Selenskyj sagt, der Mangel an Patriot-Raketen „könnte nicht schlimmer sein“

Der Mangel an Patriot-Raketen in der Ukraine könnte nicht schlimmer sein, als er bereits ist, sagte Wolodymyr Selenskyj, während US-Vizepräsident JD Vance die Beendigung der Hilfe für die Ukraine als „eine der stolzesten“ Errungenschaften der Trump-Regierung bezeichnete.

Die Ukraine stehe vor einem kritischen Mangel an Patriot-Flugabwehrraketen, sagte der ukrainische Präsident Wolodymyr Selenskyj bei seinem Besuch in Deutschland und räumte ein, dass es so schlimm sei, wie es nur geht.

„Die Situation ist so defizitär, es könnte nicht schlimmer sein“, sagte Selenskyj am Dienstag im ZDF.

Er räumte auch ein, dass der Krieg im Nahen Osten Auswirkungen auf die Ukraine habe und die Chancen Kiews auf Militärhilfe schmälere.

Patriot-Raketen sind für die Ukraine von entscheidender Bedeutung. Sie werden nur in den USA hergestellt und sind nach wie vor die mit Abstand beste Verteidigung, die die Ukraine derzeit gegen russische ballistische Raketen hat.

Kiew versucht, eine eigene, im Inland hergestellte antiballistische Luftverteidigung zu entwickeln. Der ukrainische Waffenproduzent Fire Point sagte kürzlich, er arbeite an einem eigenen System und wolle es bis zum nächsten Jahr fertig haben.

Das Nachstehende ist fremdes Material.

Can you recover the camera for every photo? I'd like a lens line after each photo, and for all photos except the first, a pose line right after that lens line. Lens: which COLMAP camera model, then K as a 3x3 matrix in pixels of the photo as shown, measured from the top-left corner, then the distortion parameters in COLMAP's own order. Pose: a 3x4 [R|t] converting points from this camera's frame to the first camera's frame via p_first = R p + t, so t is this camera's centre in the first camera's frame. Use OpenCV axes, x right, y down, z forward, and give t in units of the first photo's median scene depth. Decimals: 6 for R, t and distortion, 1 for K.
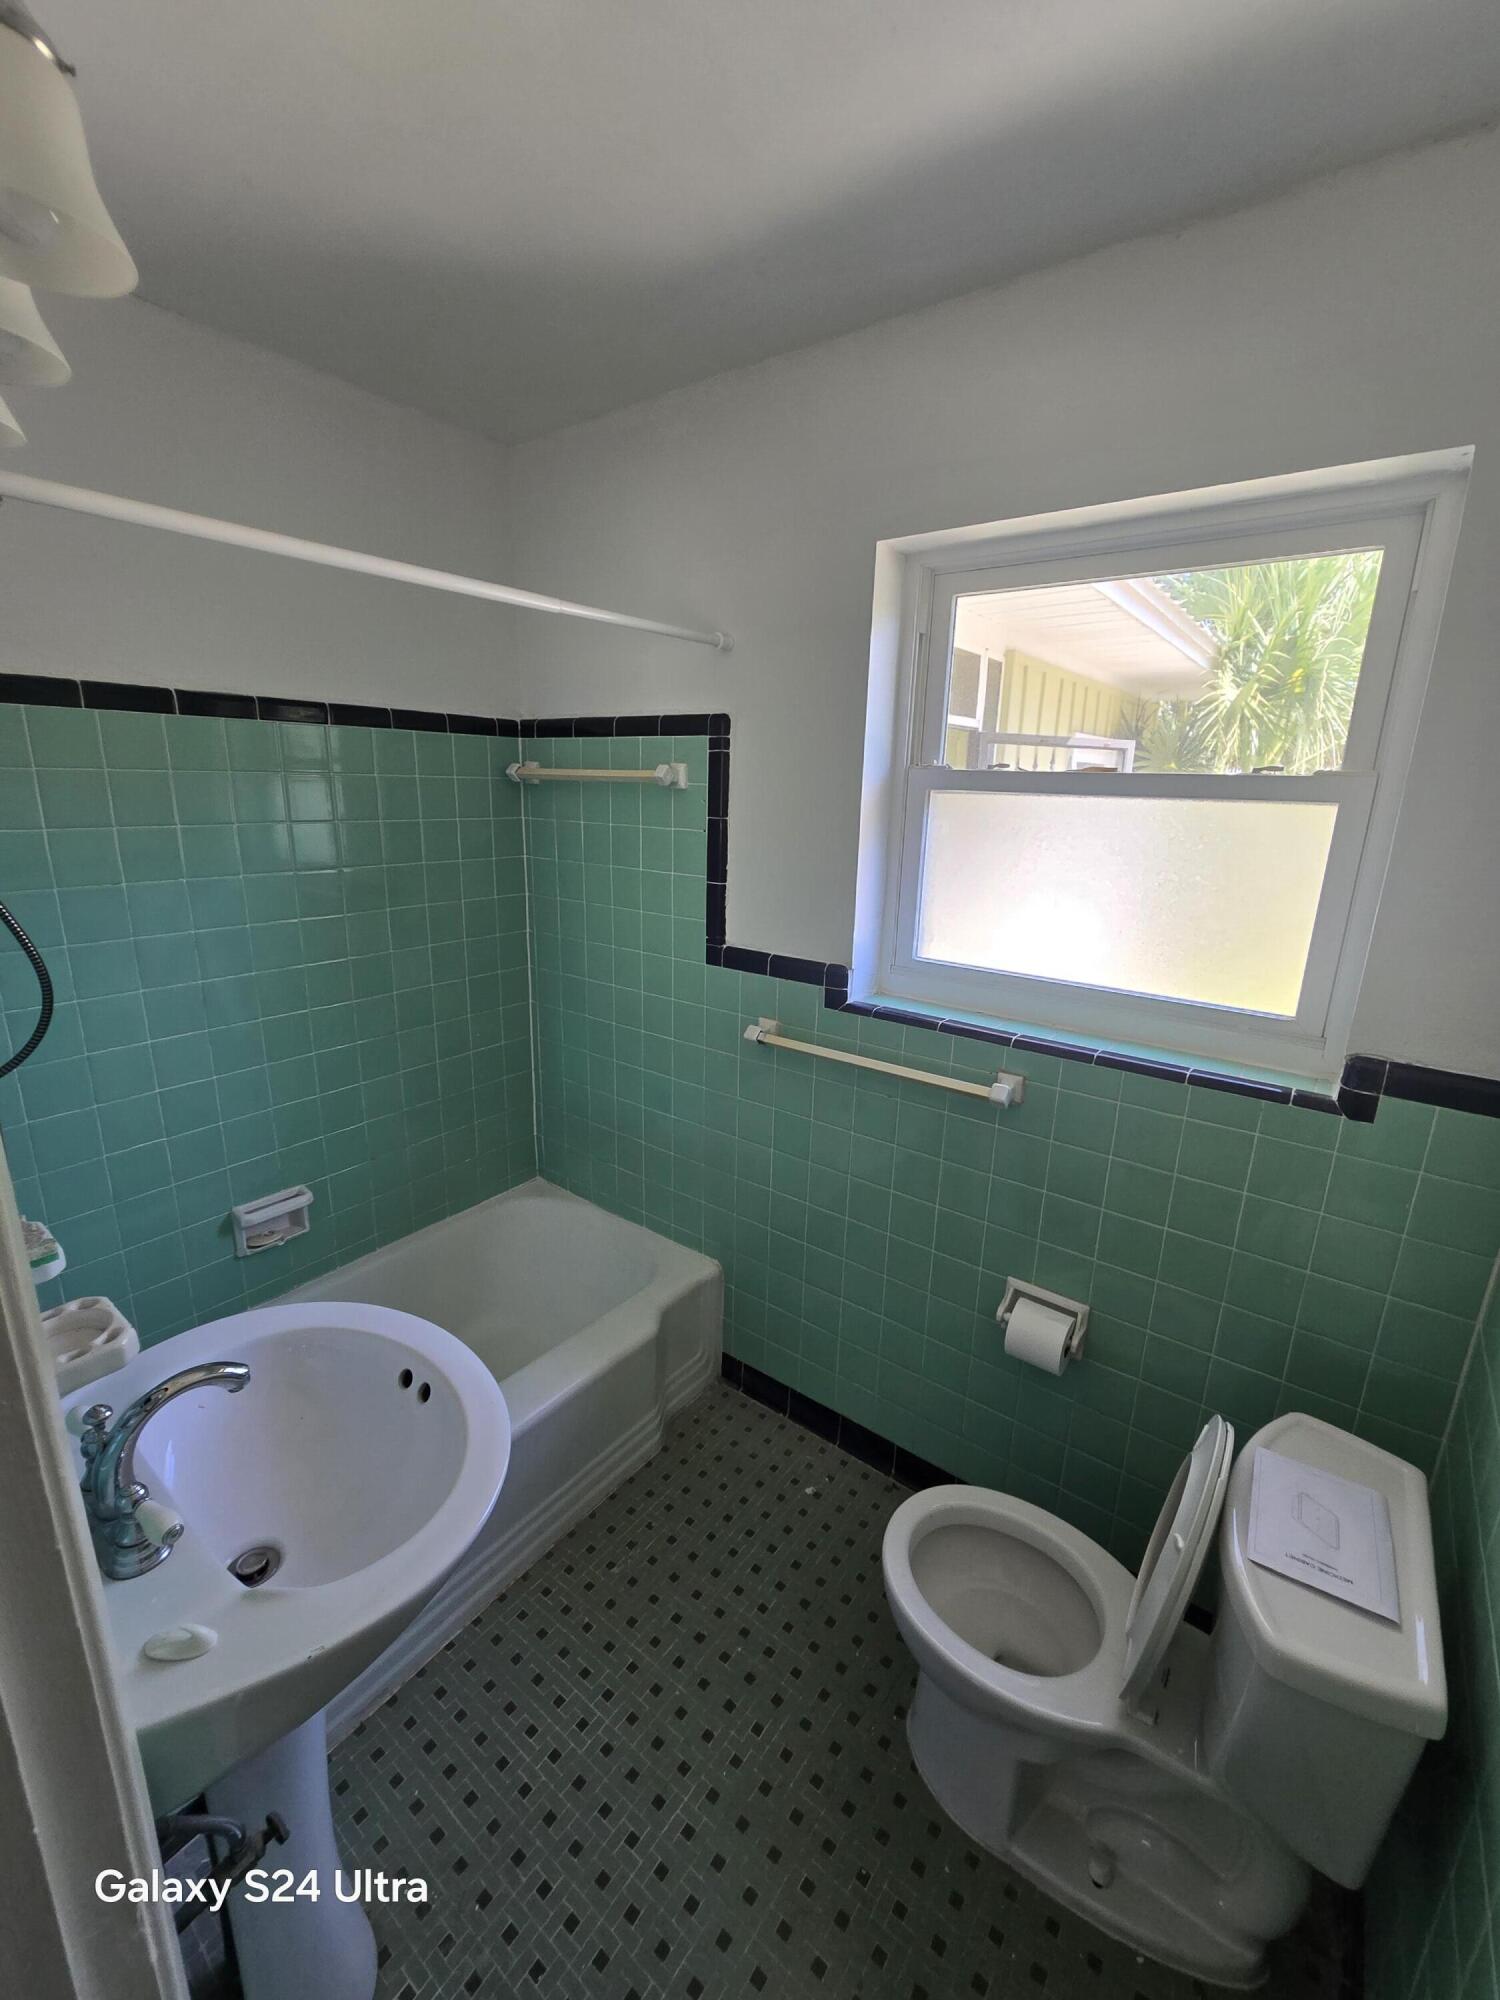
lens RADIAL K [[829.5, 0, 749.8], [0, 829.5, 979.4], [0, 0, 1]] dist [-0.002513, -0.000584]
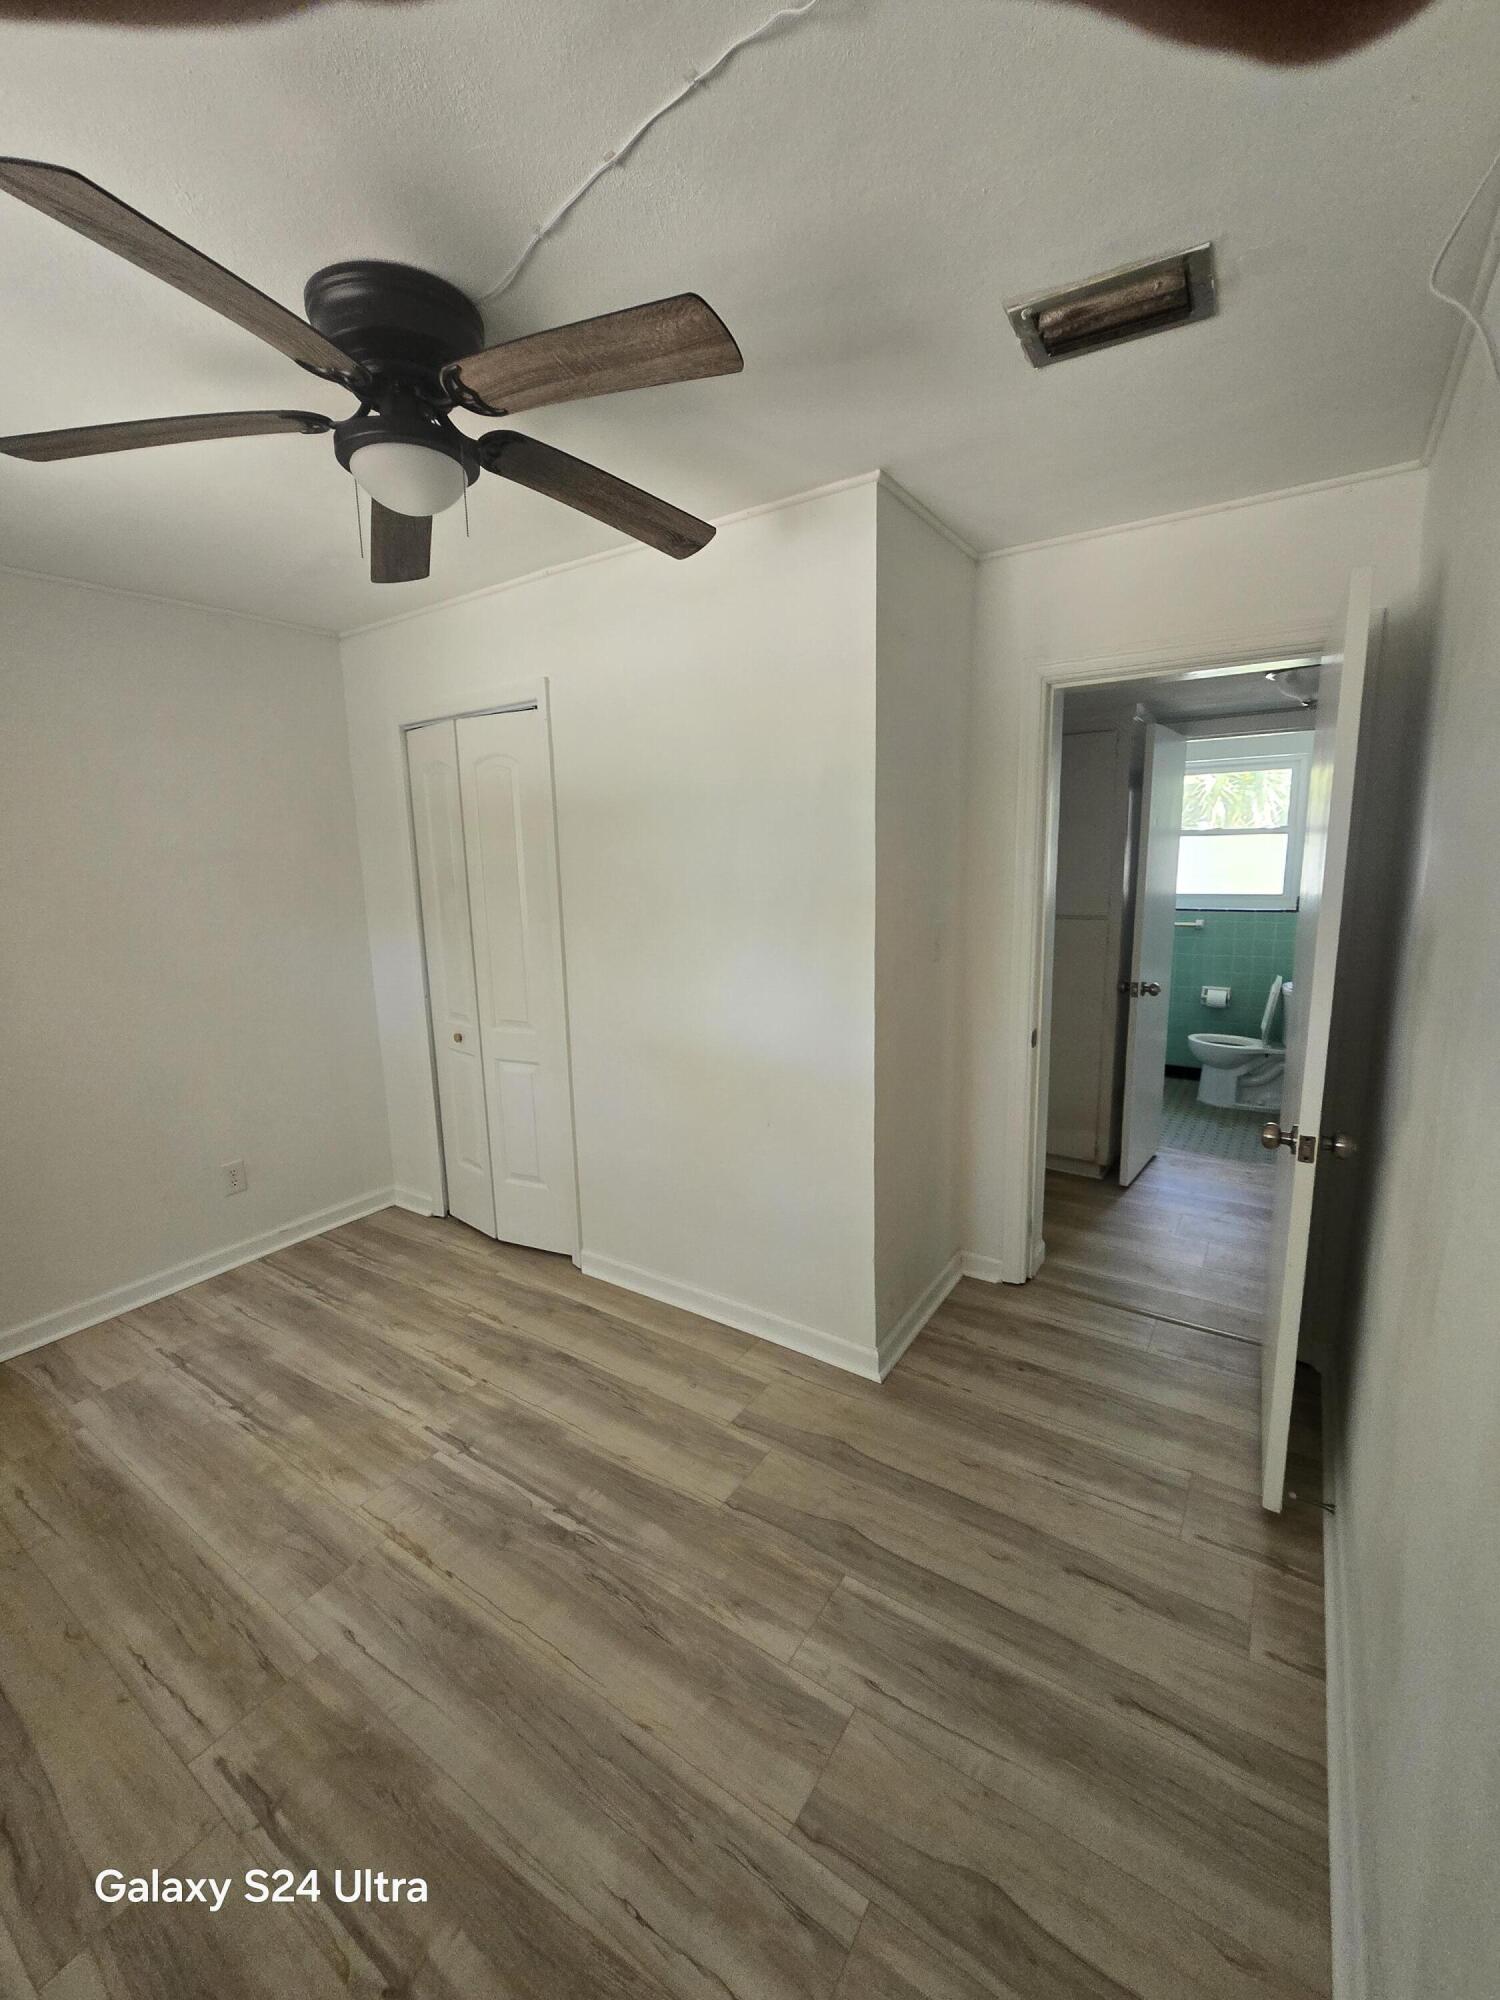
lens RADIAL K [[829.5, 0, 749.8], [0, 829.5, 979.4], [0, 0, 1]] dist [-0.002513, -0.000584]
pose [[0.997575, -0.058434, 0.037808, -1.768875], [0.061171, 0.995243, -0.075820, 0.540247], [-0.033198, 0.077949, 0.996404, -2.427059]]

Das Unternehmen strebt eine Zusammenarbeit mit europäischen Partnern in den Bereichen Radar, Zielerfassung und Kommunikation an.

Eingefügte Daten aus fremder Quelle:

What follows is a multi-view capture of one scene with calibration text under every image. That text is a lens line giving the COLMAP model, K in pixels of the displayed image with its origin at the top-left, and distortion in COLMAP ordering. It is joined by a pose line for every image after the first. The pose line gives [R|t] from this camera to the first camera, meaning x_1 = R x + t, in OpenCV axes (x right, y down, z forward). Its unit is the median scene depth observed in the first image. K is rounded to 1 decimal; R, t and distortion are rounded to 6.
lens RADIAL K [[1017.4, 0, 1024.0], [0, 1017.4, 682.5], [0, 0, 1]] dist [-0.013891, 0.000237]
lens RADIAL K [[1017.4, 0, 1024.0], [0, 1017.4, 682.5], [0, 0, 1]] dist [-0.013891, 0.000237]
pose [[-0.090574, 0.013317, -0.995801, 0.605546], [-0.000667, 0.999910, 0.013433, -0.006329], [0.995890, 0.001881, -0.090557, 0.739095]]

Anfang dieser Woche sagte Selenskyj, dass das im Inland hergestellte Antiballistiksystem für das Land von höchster strategischer Priorität sei.

„Die unbedingte Aufgabe ist unsere eigene Luftverteidigung, die in der Lage sein wird, die Ballistik zu bekämpfen“, erklärte er.

Vorerst ist die Ukraine jedoch weiterhin auf westliche Versorgung und die in den USA hergestellten Raketenabwehrraketen angewiesen.

Europäische Partner stellten der Ukraine im Jahr 2025 den größten Teil der Militärhilfe zur Verfügung, einschließlich des Kaufs kritischer Patriot-Abfangjäger und anderer in den USA hergestellter Waffen.

Bei einer Turning Point USA-Veranstaltung am Dienstag in Athens, Georgia, sagte US-Vizepräsident JD Vance, er sei stolz darauf, dass Washington angesichts des umfassenden Krieges Russlands die Finanzierung der Ukraine eingestellt habe.

„Und das glaube ich natürlich immer noch, und es ist eines der Dinge, auf die ich in dieser Regierung am stolzesten bin: Wir haben Europa gesagt, dass man Waffen kaufen kann, wenn man will, aber die Vereinigten Staaten kaufen keine Waffen mehr und schicken sie in die Ukraine“, sagte Vance.

Die Nummer zwei im Weißen Haus gehörte innerhalb der Trump-Regierung zu den lautstärksten Kritikern der Unterstützung der Ukraine.